PROBLEM DESCRIPTION: Transcribe every entry below word for word, but skip the pictures.

SUPPLIED MATERIAL:
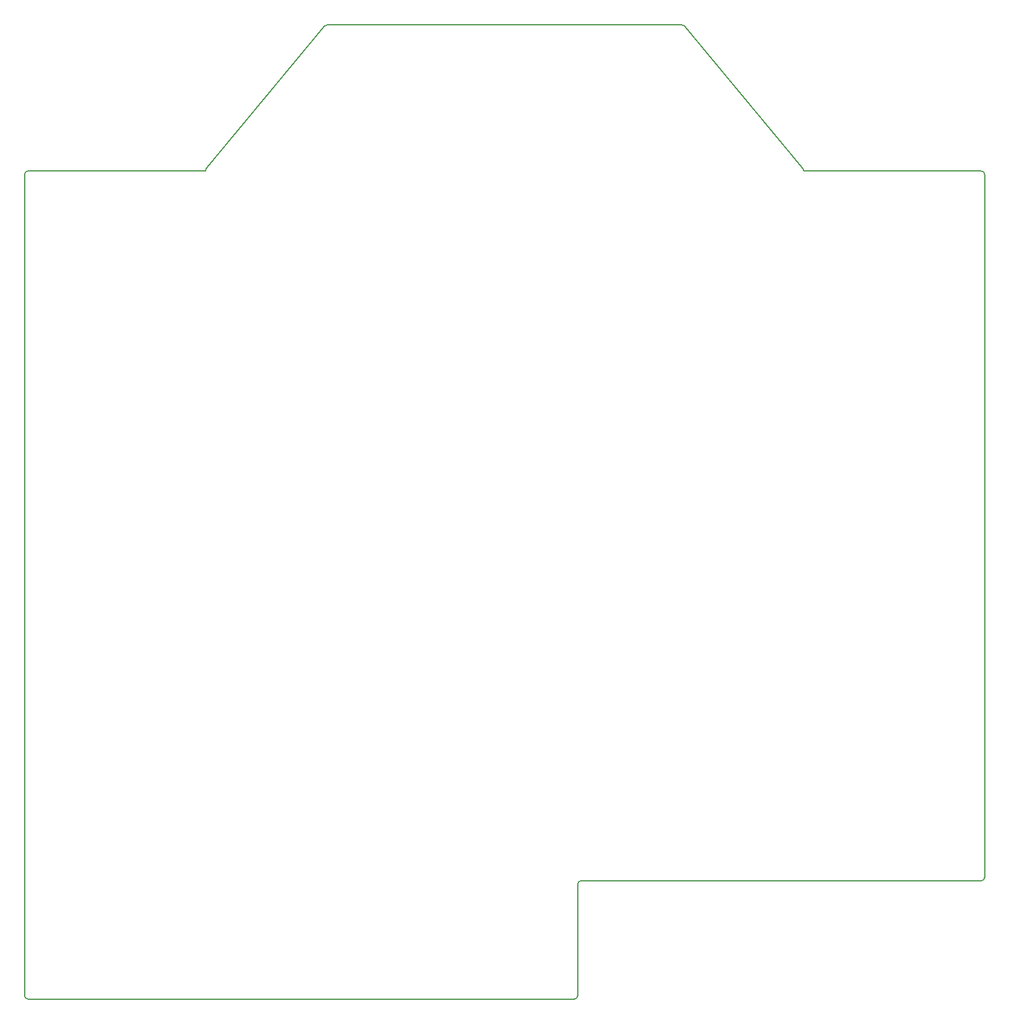
<source format=gm1>
G04 #@! TF.GenerationSoftware,KiCad,Pcbnew,8.0.4+1*
G04 #@! TF.CreationDate,2024-10-01T15:26:06+00:00*
G04 #@! TF.ProjectId,left,6c656674-2e6b-4696-9361-645f70636258,v0.2*
G04 #@! TF.SameCoordinates,Original*
G04 #@! TF.FileFunction,Profile,NP*
%FSLAX46Y46*%
G04 Gerber Fmt 4.6, Leading zero omitted, Abs format (unit mm)*
G04 Created by KiCad (PCBNEW 8.0.4+1) date 2024-10-01 15:26:06*
%MOMM*%
%LPD*%
G01*
G04 APERTURE LIST*
G04 #@! TA.AperFunction,Profile*
%ADD10C,0.150000*%
G04 #@! TD*
G04 APERTURE END LIST*
D10*
X159750000Y-24000000D02*
X159750000Y-125000000D01*
X159250000Y-125500000D02*
X101750000Y-125500000D01*
X64865121Y-2680832D02*
X47865121Y-23180832D01*
X100750000Y-142500000D02*
X22250000Y-142500000D01*
X22250000Y-23500000D02*
X47750000Y-23500000D01*
X159750000Y-125000000D02*
G75*
G02*
X159250000Y-125500000I-500000J0D01*
G01*
X101250000Y-126000000D02*
G75*
G02*
X101750000Y-125500000I500000J0D01*
G01*
X101250000Y-142000000D02*
G75*
G02*
X100750000Y-142500000I-500000J0D01*
G01*
X21750000Y-142000000D02*
X21750000Y-24000000D01*
X22250000Y-142500000D02*
G75*
G02*
X21750000Y-142000000I0J500000D01*
G01*
X47750000Y-23500000D02*
G75*
G02*
X47865121Y-23180832I500000J0D01*
G01*
X101250000Y-126000000D02*
X101250000Y-142000000D01*
X64865121Y-2680832D02*
G75*
G02*
X65250000Y-2500000I384879J-319168D01*
G01*
X116250000Y-2500000D02*
X65250000Y-2500000D01*
X133750000Y-23500000D02*
X159250000Y-23500000D01*
X21750000Y-24000000D02*
G75*
G02*
X22250000Y-23500000I500000J0D01*
G01*
X133634879Y-23180832D02*
G75*
G02*
X133750000Y-23500000I-384879J-319168D01*
G01*
X133634879Y-23180832D02*
X116634879Y-2680832D01*
X159250000Y-23500000D02*
G75*
G02*
X159750000Y-24000000I0J-500000D01*
G01*
X116250000Y-2500000D02*
G75*
G02*
X116634879Y-2680832I0J-500000D01*
G01*
M02*

</source>
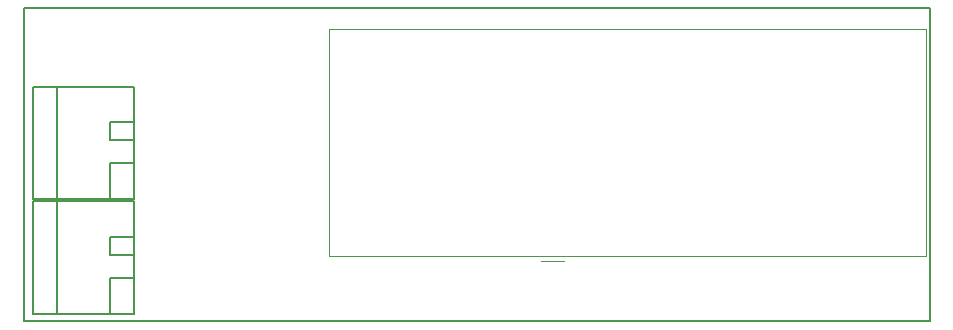
<source format=gto>
G04 #@! TF.FileFunction,Legend,Top*
%FSLAX46Y46*%
G04 Gerber Fmt 4.6, Leading zero omitted, Abs format (unit mm)*
G04 Created by KiCad (PCBNEW 4.0.7) date 11/22/17 14:23:38*
%MOMM*%
%LPD*%
G01*
G04 APERTURE LIST*
%ADD10C,0.100000*%
%ADD11C,0.150000*%
%ADD12C,0.120000*%
G04 APERTURE END LIST*
D10*
D11*
X18034000Y-22352000D02*
X18542000Y-22352000D01*
X18034000Y-23431500D02*
X18034000Y-22352000D01*
X94742000Y-22352000D02*
X94742000Y-23431500D01*
X18034000Y-48831500D02*
X18034000Y-23431500D01*
X39878000Y-48831500D02*
X18034000Y-48831500D01*
X94742000Y-48831500D02*
X39878000Y-48831500D01*
X94742000Y-47307500D02*
X94742000Y-48831500D01*
X94742000Y-23431500D02*
X94742000Y-47307500D01*
X18542000Y-22352000D02*
X94742000Y-22352000D01*
D12*
X43881500Y-43338500D02*
X43881500Y-24098500D01*
X43881500Y-43338500D02*
X94421500Y-43338500D01*
X94421500Y-43338500D02*
X94421500Y-24098500D01*
X94421500Y-24098500D02*
X43881500Y-24098500D01*
X61801500Y-43718500D02*
X63801500Y-43718500D01*
D11*
X20863560Y-48183800D02*
X20863560Y-38684200D01*
X27363420Y-43185080D02*
X25364440Y-43185080D01*
X25364440Y-43185080D02*
X25364440Y-41683940D01*
X25364440Y-41683940D02*
X27363420Y-41683940D01*
X25364440Y-48183800D02*
X25364440Y-45184060D01*
X25364440Y-45184060D02*
X27315160Y-45184060D01*
X27363420Y-38684200D02*
X18864580Y-38684200D01*
X18864580Y-38684200D02*
X18864580Y-48183800D01*
X18864580Y-48183800D02*
X27363420Y-48183800D01*
X27363420Y-48183800D02*
X27363420Y-38684200D01*
X20863560Y-38465760D02*
X20863560Y-28966160D01*
X27363420Y-33467040D02*
X25364440Y-33467040D01*
X25364440Y-33467040D02*
X25364440Y-31965900D01*
X25364440Y-31965900D02*
X27363420Y-31965900D01*
X25364440Y-38465760D02*
X25364440Y-35466020D01*
X25364440Y-35466020D02*
X27315160Y-35466020D01*
X27363420Y-28966160D02*
X18864580Y-28966160D01*
X18864580Y-28966160D02*
X18864580Y-38465760D01*
X18864580Y-38465760D02*
X27363420Y-38465760D01*
X27363420Y-38465760D02*
X27363420Y-28966160D01*
M02*

</source>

PROBLEM SOLUTION:
<source format=gm1>
G04 #@! TF.GenerationSoftware,KiCad,Pcbnew,8.0.4+1*
G04 #@! TF.CreationDate,2024-10-01T15:26:06+00:00*
G04 #@! TF.ProjectId,left,6c656674-2e6b-4696-9361-645f70636258,v0.2*
G04 #@! TF.SameCoordinates,Original*
G04 #@! TF.FileFunction,Profile,NP*
%FSLAX46Y46*%
G04 Gerber Fmt 4.6, Leading zero omitted, Abs format (unit mm)*
G04 Created by KiCad (PCBNEW 8.0.4+1) date 2024-10-01 15:26:06*
%MOMM*%
%LPD*%
G01*
G04 APERTURE LIST*
G04 #@! TA.AperFunction,Profile*
%ADD10C,0.150000*%
G04 #@! TD*
G04 APERTURE END LIST*
D10*
X159750000Y-24000000D02*
X159750000Y-125000000D01*
X159250000Y-125500000D02*
X101750000Y-125500000D01*
X64865121Y-2680832D02*
X47865121Y-23180832D01*
X100750000Y-142500000D02*
X22250000Y-142500000D01*
X22250000Y-23500000D02*
X47750000Y-23500000D01*
X159750000Y-125000000D02*
G75*
G02*
X159250000Y-125500000I-500000J0D01*
G01*
X101250000Y-126000000D02*
G75*
G02*
X101750000Y-125500000I500000J0D01*
G01*
X101250000Y-142000000D02*
G75*
G02*
X100750000Y-142500000I-500000J0D01*
G01*
X21750000Y-142000000D02*
X21750000Y-24000000D01*
X22250000Y-142500000D02*
G75*
G02*
X21750000Y-142000000I0J500000D01*
G01*
X47750000Y-23500000D02*
G75*
G02*
X47865121Y-23180832I500000J0D01*
G01*
X101250000Y-126000000D02*
X101250000Y-142000000D01*
X64865121Y-2680832D02*
G75*
G02*
X65250000Y-2500000I384879J-319168D01*
G01*
X116250000Y-2500000D02*
X65250000Y-2500000D01*
X133750000Y-23500000D02*
X159250000Y-23500000D01*
X21750000Y-24000000D02*
G75*
G02*
X22250000Y-23500000I500000J0D01*
G01*
X133634879Y-23180832D02*
G75*
G02*
X133750000Y-23500000I-384879J-319168D01*
G01*
X133634879Y-23180832D02*
X116634879Y-2680832D01*
X159250000Y-23500000D02*
G75*
G02*
X159750000Y-24000000I0J-500000D01*
G01*
X116250000Y-2500000D02*
G75*
G02*
X116634879Y-2680832I0J-500000D01*
G01*
M02*

</source>
<source format=gto>
G04 #@! TF.FileFunction,Legend,Top*
%FSLAX46Y46*%
G04 Gerber Fmt 4.6, Leading zero omitted, Abs format (unit mm)*
G04 Created by KiCad (PCBNEW 4.0.7) date 11/22/17 14:23:38*
%MOMM*%
%LPD*%
G01*
G04 APERTURE LIST*
%ADD10C,0.100000*%
%ADD11C,0.150000*%
%ADD12C,0.120000*%
G04 APERTURE END LIST*
D10*
D11*
X18034000Y-22352000D02*
X18542000Y-22352000D01*
X18034000Y-23431500D02*
X18034000Y-22352000D01*
X94742000Y-22352000D02*
X94742000Y-23431500D01*
X18034000Y-48831500D02*
X18034000Y-23431500D01*
X39878000Y-48831500D02*
X18034000Y-48831500D01*
X94742000Y-48831500D02*
X39878000Y-48831500D01*
X94742000Y-47307500D02*
X94742000Y-48831500D01*
X94742000Y-23431500D02*
X94742000Y-47307500D01*
X18542000Y-22352000D02*
X94742000Y-22352000D01*
D12*
X43881500Y-43338500D02*
X43881500Y-24098500D01*
X43881500Y-43338500D02*
X94421500Y-43338500D01*
X94421500Y-43338500D02*
X94421500Y-24098500D01*
X94421500Y-24098500D02*
X43881500Y-24098500D01*
X61801500Y-43718500D02*
X63801500Y-43718500D01*
D11*
X20863560Y-48183800D02*
X20863560Y-38684200D01*
X27363420Y-43185080D02*
X25364440Y-43185080D01*
X25364440Y-43185080D02*
X25364440Y-41683940D01*
X25364440Y-41683940D02*
X27363420Y-41683940D01*
X25364440Y-48183800D02*
X25364440Y-45184060D01*
X25364440Y-45184060D02*
X27315160Y-45184060D01*
X27363420Y-38684200D02*
X18864580Y-38684200D01*
X18864580Y-38684200D02*
X18864580Y-48183800D01*
X18864580Y-48183800D02*
X27363420Y-48183800D01*
X27363420Y-48183800D02*
X27363420Y-38684200D01*
X20863560Y-38465760D02*
X20863560Y-28966160D01*
X27363420Y-33467040D02*
X25364440Y-33467040D01*
X25364440Y-33467040D02*
X25364440Y-31965900D01*
X25364440Y-31965900D02*
X27363420Y-31965900D01*
X25364440Y-38465760D02*
X25364440Y-35466020D01*
X25364440Y-35466020D02*
X27315160Y-35466020D01*
X27363420Y-28966160D02*
X18864580Y-28966160D01*
X18864580Y-28966160D02*
X18864580Y-38465760D01*
X18864580Y-38465760D02*
X27363420Y-38465760D01*
X27363420Y-38465760D02*
X27363420Y-28966160D01*
M02*

</source>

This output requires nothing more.